===== SOURCE TEXT

Austrian composer, cellist and pianist

Franz Schmidt, also Ferenc Schmidt (/hu/, 22 December 1874 – 11 February 1939) was an Austro-Hungarian composer, cellist and pianist.

== Life ==
Schmidt was born in Pozsony/Pressburg, in the Hungarian part of Austria-Hungary (today Bratislava, Slovakia) to a half-Hungarian father – with the same name, born in the same city – and to a Hungarian mother, Mária Ravasz. He was a Roman Catholic.

His earliest teacher was his mother, an accomplished pianist, who gave him a systematic instruction in the keyboard works of J. S. Bach. He received a foundation in theory from Felizian Josef Moczik, the organist at the Franciscan church in Pressburg. He studied piano briefly with Theodor Leschetizky, with whom he clashed. He moved to Vienna with his family in 1888, and studied at the Vienna Conservatory (composition with Robert Fuchs, cello with Ferdinand Hellmesberger, and, for a few lessons, counterpoint with Anton Bruckner, who was already seriously ill at that time), graduating "with excellence" in 1896.

He obtained a post as cellist with the Vienna Court Opera Orchestra, where he played until 1914, often under Gustav Mahler. Mahler habitually had Schmidt play all the cello solos, even though Friedrich Buxbaum was the principal cellist. Schmidt was also in demand as a chamber musician. Schmidt and Arnold Schoenberg maintained cordial relations despite their vast differences in eventual outlook and style (Schmidt certainly shows a perceptible influence from Schoenberg's early, tonal works such as Verklärte Nacht, Op. 4, in whose Viennese première he participated as cellist, the Chamber Symphony No. 1, Op. 9 and the gigantic cantata Gurre-Lieder. Unable to procure a teaching position for Schoenberg at the academy, Schmidt rehearsed his students in a performance of Pierrot Lunaire, Op. 21 which Schoenberg warmly praised). Also a brilliant pianist, in 1914 Schmidt took up a professorship in piano at the Vienna Conservatory, which had been recently renamed Imperial Academy of Music and the Performing Arts. (Apparently, when asked who the greatest living pianist was, Leopold Godowsky replied, "The other one is Franz Schmidt.") In 1925 he became Director of the academy, and from 1927 to 1931 its Rector.

==========
===== GIVEN DATA

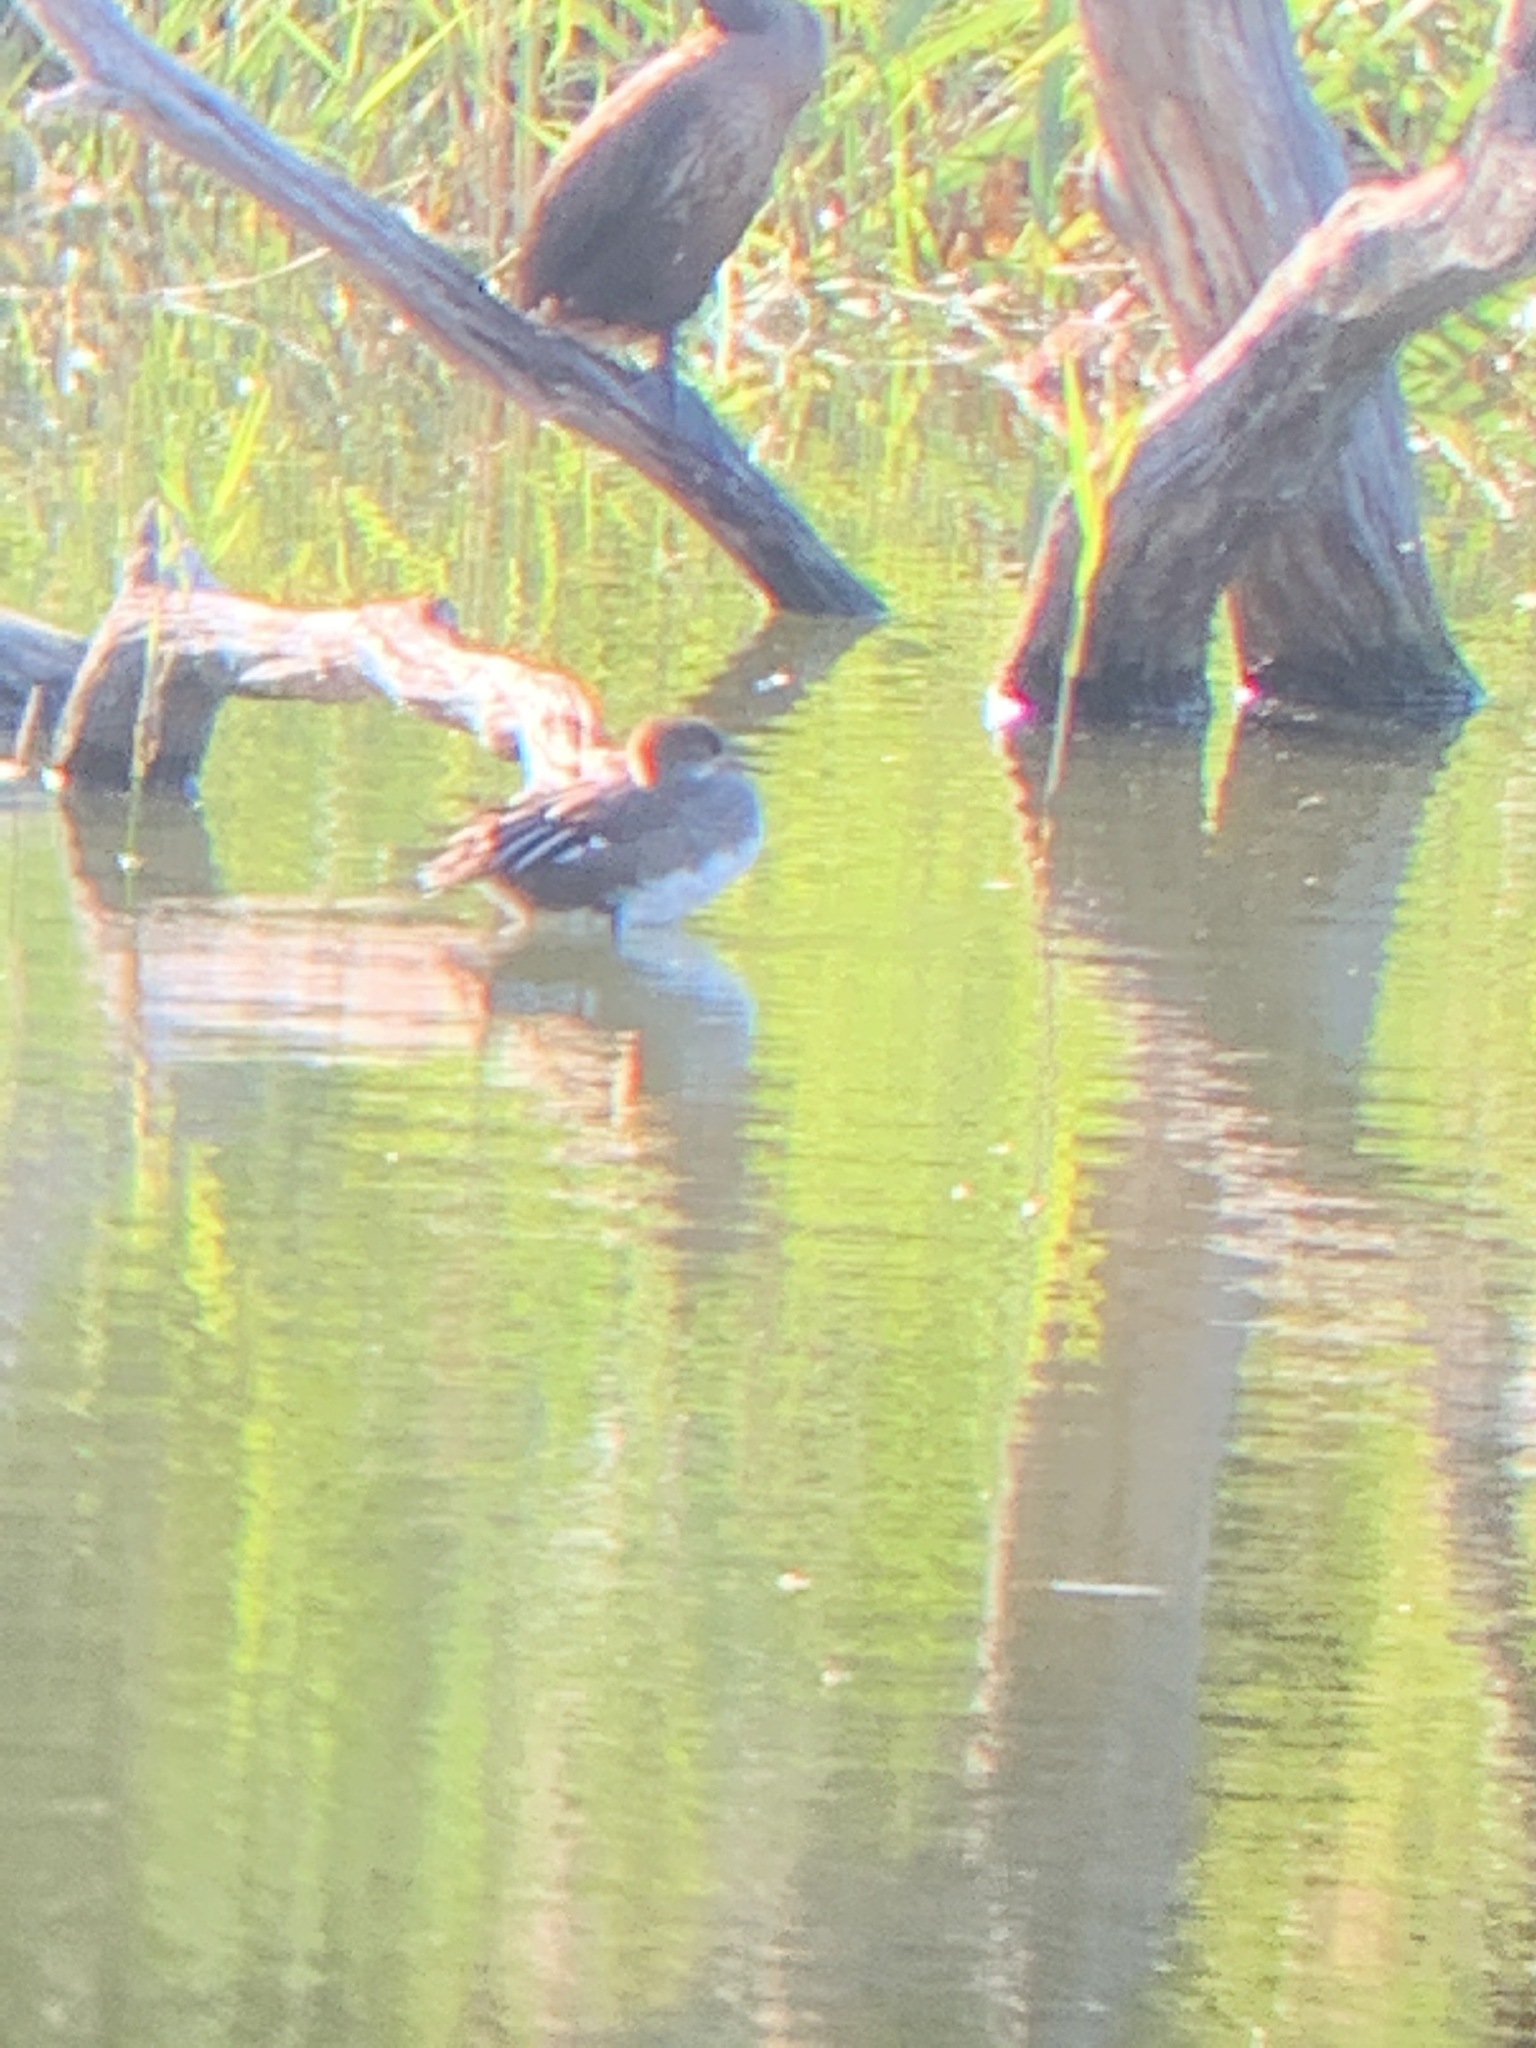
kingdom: Animalia
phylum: Chordata
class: Aves
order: Anseriformes
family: Anatidae
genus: Lophodytes
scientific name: Lophodytes cucullatus
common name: Hooded merganser
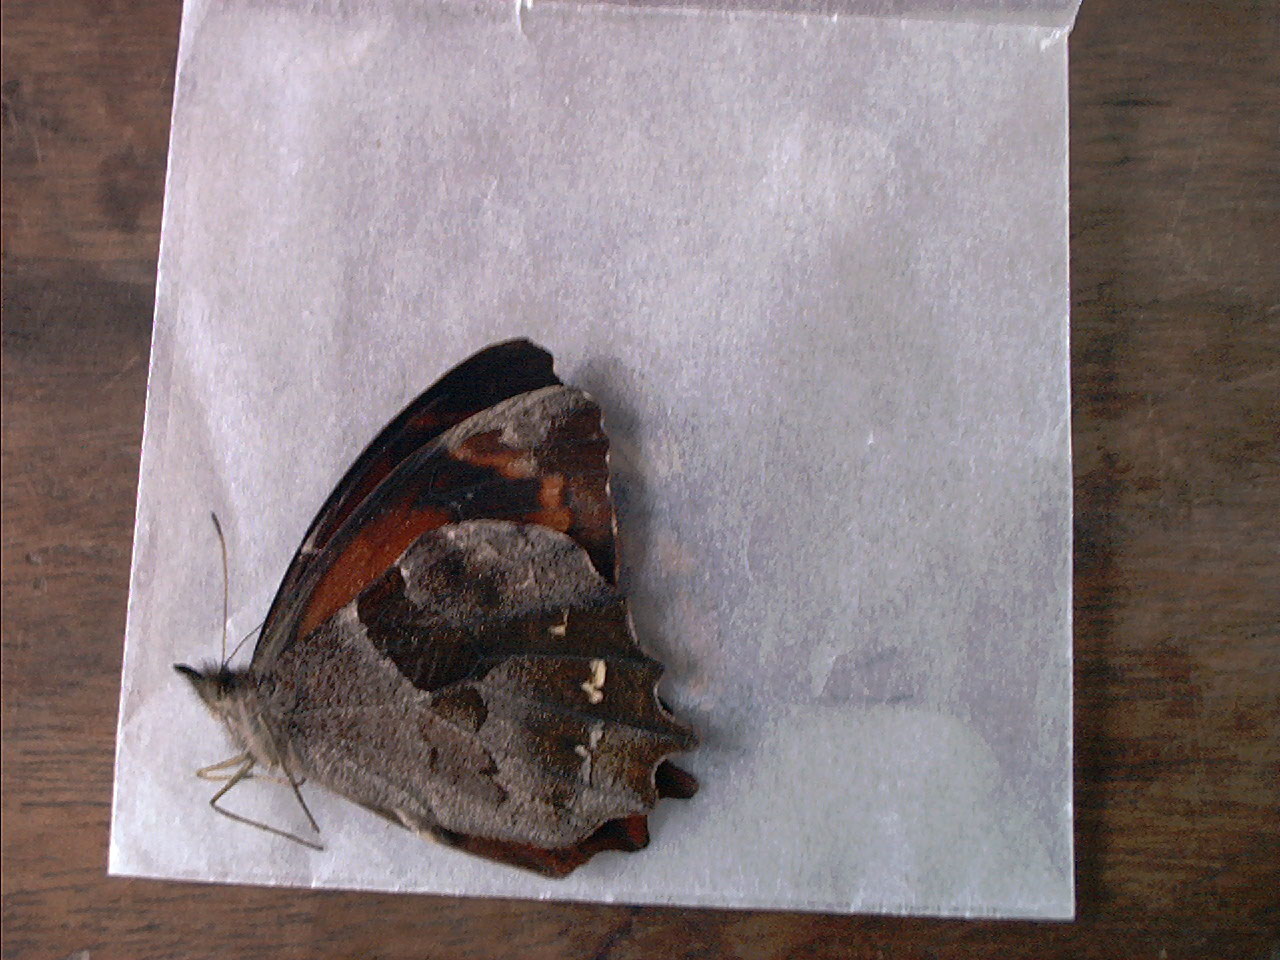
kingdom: Animalia
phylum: Arthropoda
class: Insecta
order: Lepidoptera
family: Nymphalidae
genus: Lasiophila
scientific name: Lasiophila orbifera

==========

* REQUIRED ACTION: Translate this sentence from the Franz Schmidt biography into Spanish: "Schmidt was also in demand as a chamber musician."

* RESPONSE BELOW: Schmidt también era muy solicitado como músico de cámara.